While climate change threatens the global food supply of the future, many experts are reporting on the potential for insects to be eaten as a renewable and eco-friendly protein source. New research from the British Veterinary Association (BVA) suggests that pets could also be fed insects as an alternative to meat-based foods.
According to the researchers, many pet owners will be opposed to the idea at first, but the study findings suggest that insect protein may offer better health benefits for animals compared to traditional pet food that is made from beef or chicken.
“There’s a really exciting future for the use of insect protein for companion animals,” BVA President Simon Doherty told BBC News. “It’s a fantastic opportunity – looking at insects to provide alternative sources of some of the nutrient ingredients we use in pet food diets.”
Doherty emphasized that it is essential to find food sources that will not put any further strain on Earth’s limited resources, including soil and water. In addition, he added that it is better for meat to be fed to people than to pets.
Insect-based pet food is currently more expensive than the budget meal options by as much as four times. The researchers hope that the environmental benefits will help make unconventional pet foods more appealing.
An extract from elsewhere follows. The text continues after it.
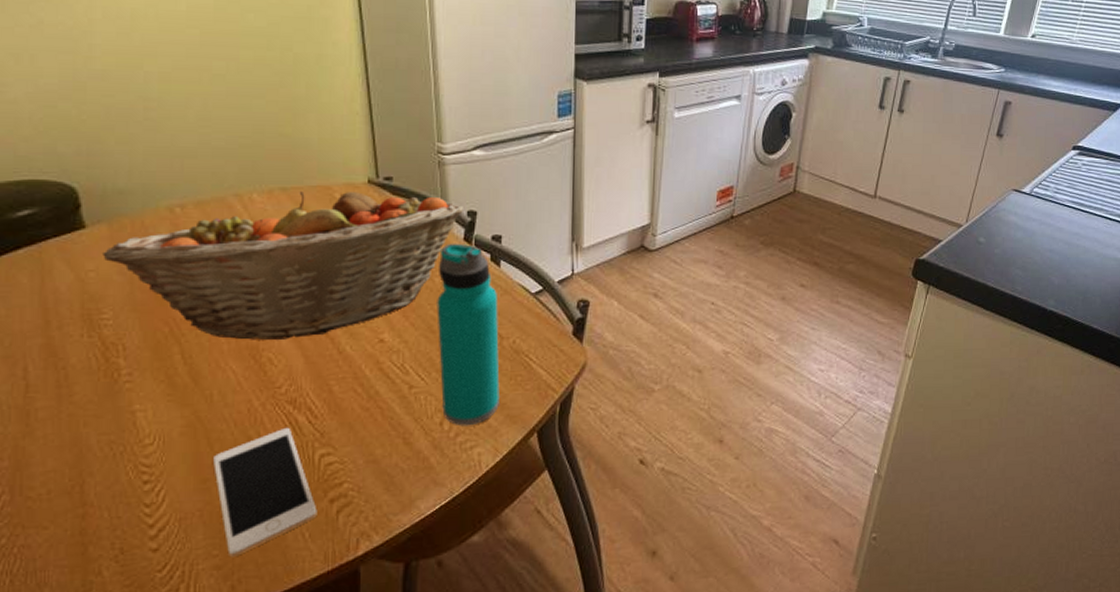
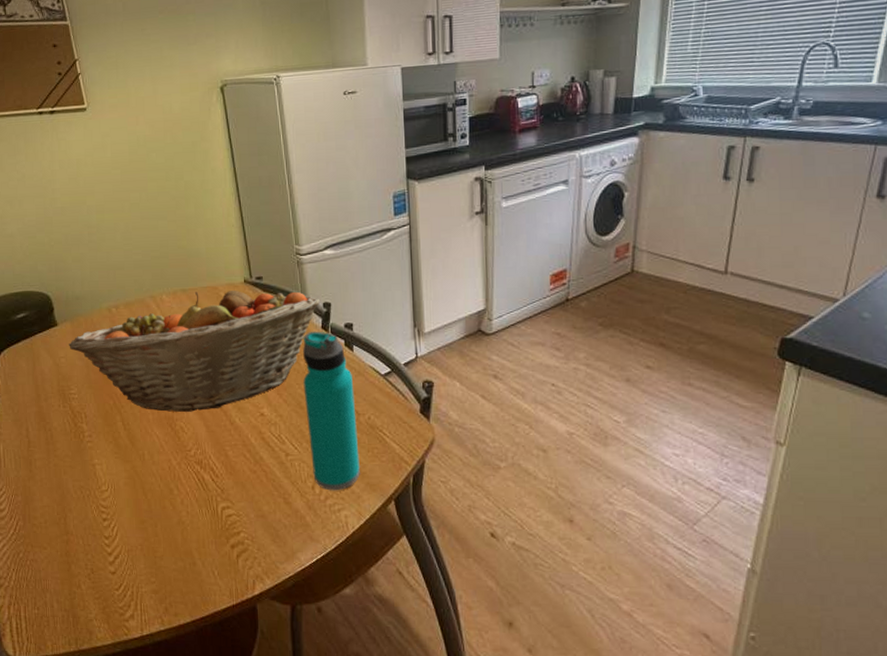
cell phone: present [213,427,318,558] -> none [148,483,223,585]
Doherty pointed out that insect protein may be especially attractive to vegetarian cat owners due to the fact that cats need an essential amino acid called taurine that is found in fish, meat, and insects.
“You’d still be killing insects but some vegetarians might find that more palatable than killing cows or chickens,” Doherty told the BBC.
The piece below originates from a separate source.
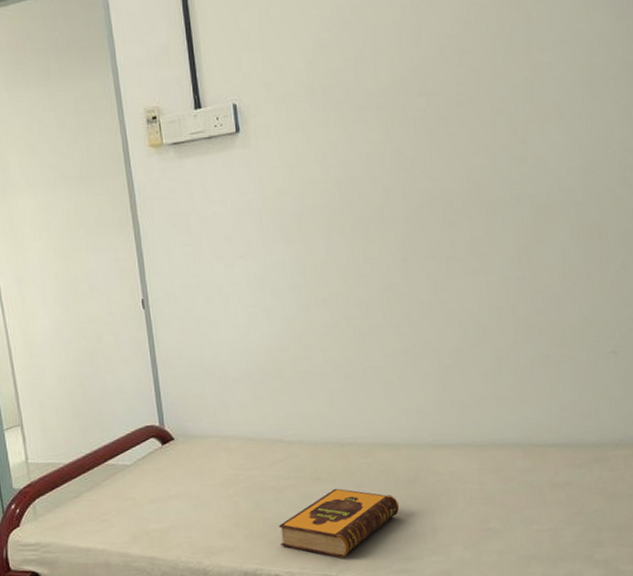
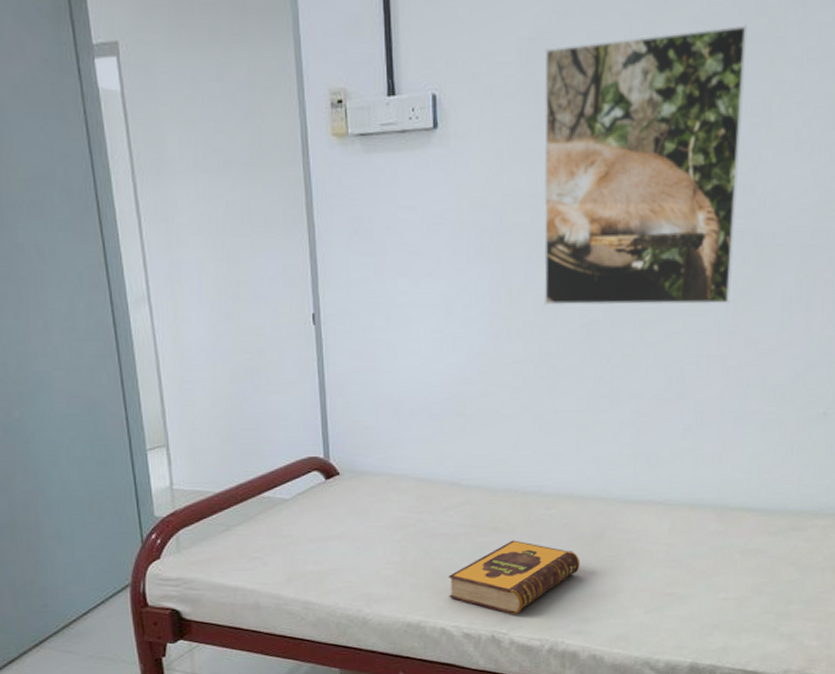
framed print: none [327,20,514,275] -> present [543,25,748,306]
Protix is a Dutch manufacturer and supplier of insect ingredients for animal feed and human consumption. The 0rganization, which has one of the world’s biggest insect farms, estimates that insect-based foods use only two percent of the land and four percent of the water that is used in the production of meat-based products.
According to BBC News, Protix reported that one ton of insects can be grown on 20 square miles of land in just two weeks. The insects do not require fertilizers or pesticides and generate a very small carbon footprint.
“Round the world we are heating up the atmosphere and using up the land,” Protix founder Kees Aarts told the BBC. “But we also have to feed a growing population in need of protein. We have to do something differently – and insects are part of the solution.”